- Also known as: Chico
- Born: Douglas Killmer July 18, 1947 Chicago, Illinois, United States
- Died: August 29, 2005 (aged 58) Willits, California, United States
- Genres: Rock and roll, blues, blues-rock
- Occupation: Musician
- Instrument: Bass guitar
- Years active: 1963–2000

= Douglas Killmer =

Douglas "Doug" Killmer (July 18, 1947 - August 29, 2005) was an American blues and rock bass guitarist active from the 1960s to the late 1990s. He is sometimes credited as Douglas Kilmer or Doug Kilmer. He is best remembered for playing the bass line on Norman Greenbaum's 1970 hit "Spirit in the Sky" (number 333 on Rolling Stone 's list of 500 greatest songs of all time). In addition to this, he played on the Otis Rush Grammy Award-nominated 1976 song "Right Place, Wrong Time," and Rita Abrams' Grammy-nominated song "Mill Valley." He was active in the San Francisco Bay Area music scene for over three decades.

==Early years==
He was born in Chicago, Illinois. Shortly after his birth, his family moved to Okinawa in the Ryukyu Islands where his father was stationed as part of the American occupation force. After his father left the military, the family moved to India and Turkey as part of his father's job in the United States Foreign Service. During his early travels, he learned to speak Japanese, Hindustani (Hindi is the name of the language), and German.

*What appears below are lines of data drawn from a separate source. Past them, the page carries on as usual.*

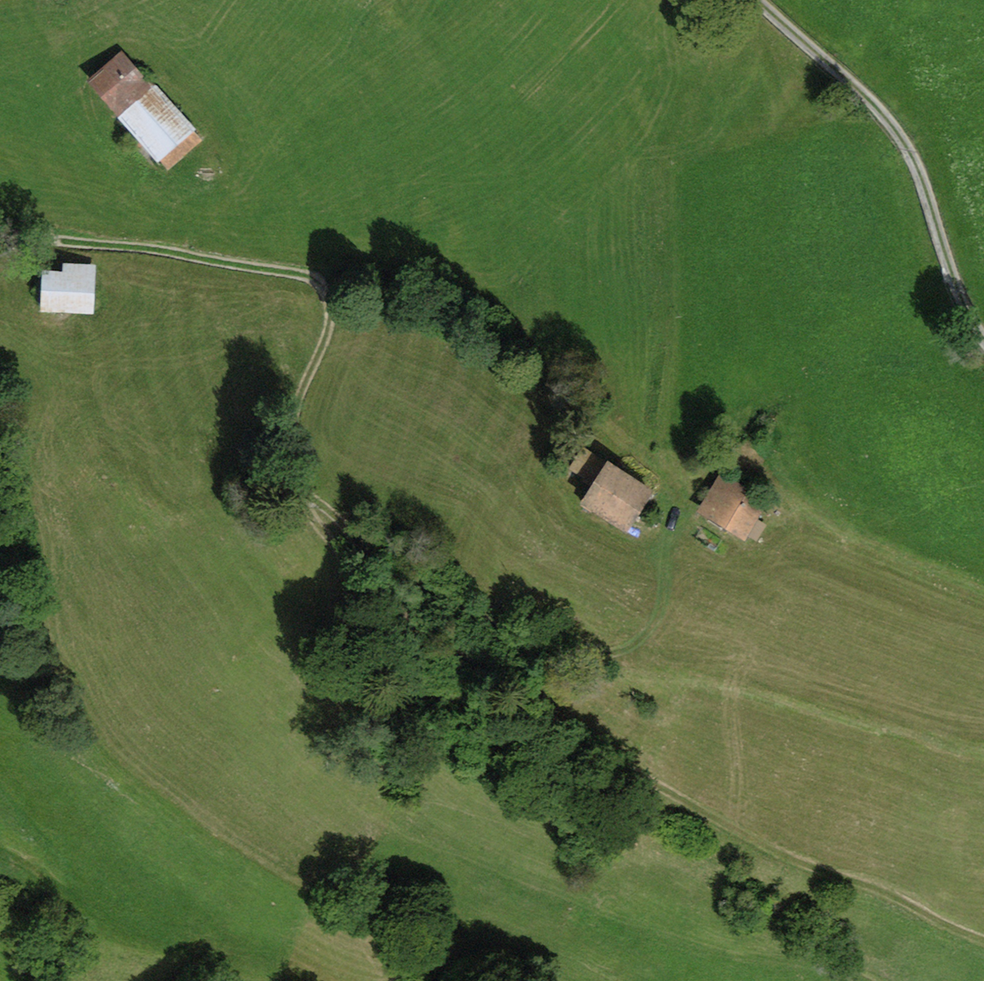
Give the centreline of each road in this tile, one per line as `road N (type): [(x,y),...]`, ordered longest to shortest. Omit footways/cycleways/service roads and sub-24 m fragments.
road 1 (track): [(983,941),(876,890),(777,860),(631,772),(385,598),(329,540),(299,491),(292,423),(331,321),(328,298),(311,277)]
road 2 (track): [(299,491),(437,602),(514,649),(557,659),(607,656),(644,636),(659,615),(670,548)]
road 3 (track): [(311,277),(444,308),(533,366),(675,488)]
road 4 (track): [(983,339),(918,167),(891,121),(760,0)]
road 5 (track): [(311,277),(0,233)]

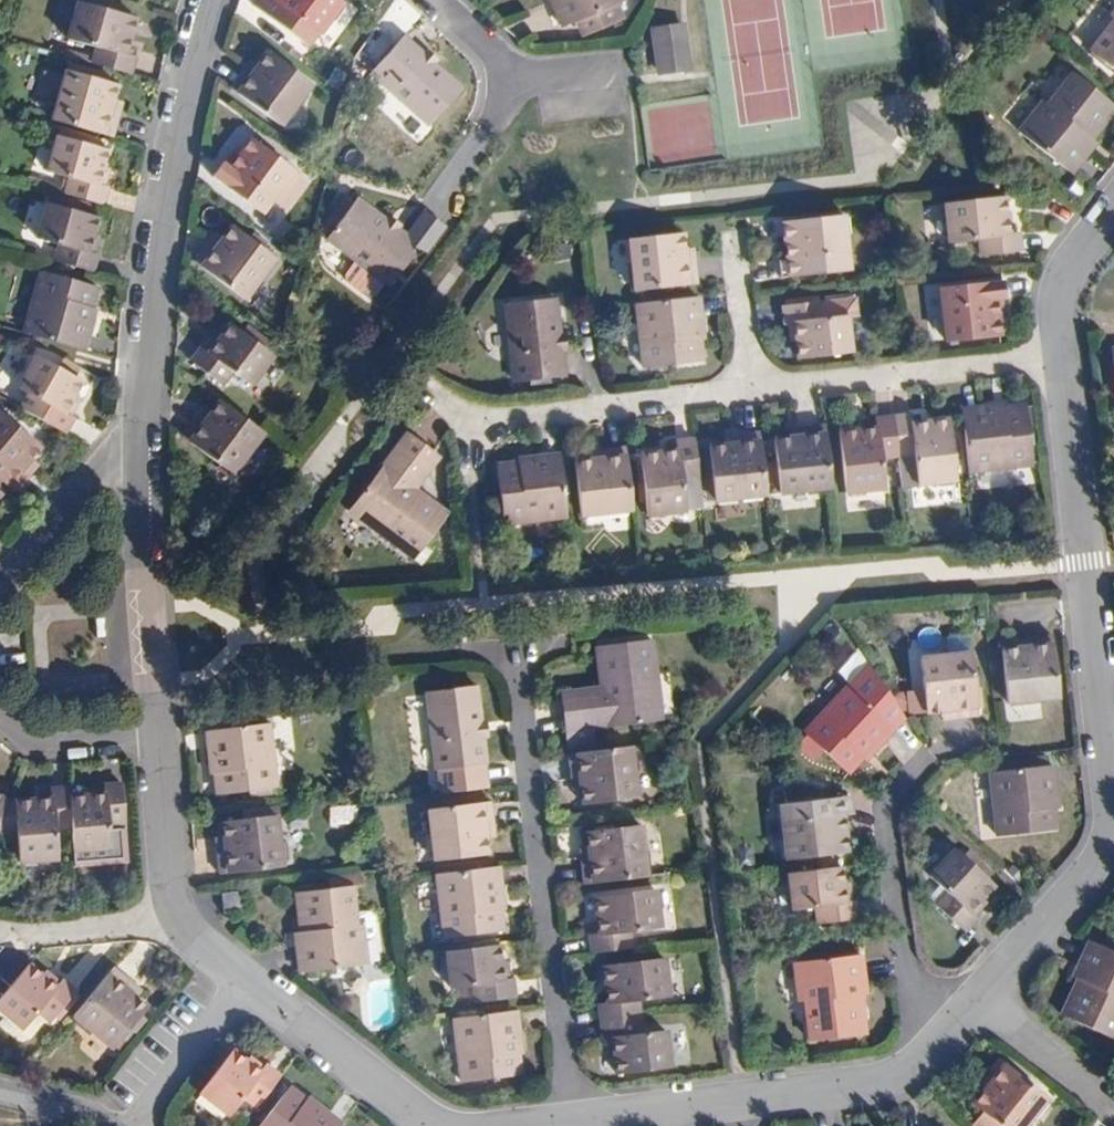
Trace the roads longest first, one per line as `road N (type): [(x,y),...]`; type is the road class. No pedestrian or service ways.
road 1 (residential): [(520,652),(574,1124)]
road 2 (residential): [(1113,799),(1067,360)]
road 3 (residential): [(219,0),(186,130),(159,344),(140,416)]
road 4 (residential): [(388,371),(465,427),(745,396)]
road 5 (residential): [(249,978),(148,1123),(112,1125),(0,1097)]
road 6 (residential): [(140,416),(144,575),(162,739)]
road 7 (residential): [(745,396),(1067,360)]
road 8 (residential): [(922,765),(880,816),(926,1063)]
road 9 (residential): [(249,978),(440,1125)]
road 10 (residential): [(140,416),(0,580)]
road 11 (residential): [(976,1002),(1109,855),(1113,839)]
road 12 (residential): [(735,1105),(878,1091),(926,1063)]
road 13 (residential): [(976,1002),(1113,1123)]
road 14 (residential): [(0,937),(178,912)]
road 15 (residential): [(162,739),(178,912)]
road 16 (residential): [(0,723),(46,748),(162,739)]
road 17 (residential): [(574,1124),(735,1105)]
road 18 (residential): [(1067,360),(1062,291),(1113,214)]
road 19 (residential): [(514,80),(474,167),(437,205)]
road 20 (residential): [(729,261),(745,396)]
road 21 (residential): [(514,80),(418,0)]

As a teenager, he lived in Indialantic, Florida so that his father could pursue a career with NASA. He attended Melbourne High School in Melbourne, Florida where he was known as "Chico" by his closest friends. It was during this period that he learned to play the Guitar and Bass. (Actually he started playing guitar in Bombay in 1961, he picked up bass after returning to the US.) He played in a number of local bands in Indialantic during this period, such as his band "The Sonics".

At the age of 17, he and high school friends Russell DaShiell, Rick Jaeger, and Lance Massey formed the band "The Beau Gentry". They eventually relocated to the Midwest where the Beau Gentry experienced moderate success performing in Wisconsin.

== 1970s to 1990s ==
After the dissolution of the Beau Gentry, Killmer traveled to California where he played with a number of bands including Crowfoot that featured his Beau Gentry band-mates. He eventually settled in Novato, California with his wife and children. In 1970, he played the bass line on Norman Greenbaum's hit "Spirit in the Sky" which sold over a million copies and was certified gold. Shortly after this he appeared on American Bandstand with Greenbaums group where they performed Spirit in the Sky. He also played with such notables as Blue Cheer, Commander Cody, Nick Gravenites, Michael Bloomfield, David LaFlamme, Linda Tillery & The Loading Zone, The Stoval Sisters, Jesse Barish, Booker T. Jones, Luther Tucker, Charlie Musselwhite, Barry "The Fish" Melton, John Cipollina, Carla Thomas, Pete Escovedo & Azteca, Tommy Roe, The FG's, Mark Naftalin, The Dovells, Dee Clark, Redwing, and Curly Cooke's Hurdy Gurdy Band.

In 1997, Killmer got pneumonia which landed him in the hospital for several months and nearly took his life. During this time, his friends in the music industry organized two benefits, one at the Sweetwater Saloon in Mill Valley, California and the other at Maritime Hall in San Francisco, California, in order to raise money for his wife and three young children. After beating pneumonia, he was no longer able to afford the high cost of living in Novato, California so he decided to move his family north.

During the late-1990s, he moved with his wife and three children to Mendocino County, California. In Mendocino County, he moved his family to Brooktrails just outside Willits, California. After living there for 18 months, he again moved his family, this time to a remote 600 acre cattle ranch between Willits, California and Laytonville, California. During this period, he continued to perform in Occidental, California at Negri's Bar every Friday night with Nick Gravenites.

== Later years ==
Killmer stopped performing regularly in 2000 in order to spend time with his family and help raise his young children. During this period, he performed irregularly and spent most of his time taking care of his children and performing duties on the ranch. He also became active in his children's school, Sherwood School, in the mountains north of Willits, California. He served as president of F.O.S.S.I, Friends of Sherwood School Incorporated, during this period.

He died on August 29, 2005, at his home surrounded by his family, after a long battle with liver cancer. His life was celebrated by his fellow San Francisco Bay Area musicians at a fund-raiser memorial for his family in Mill Valley, California at the Sweetwater Saloon.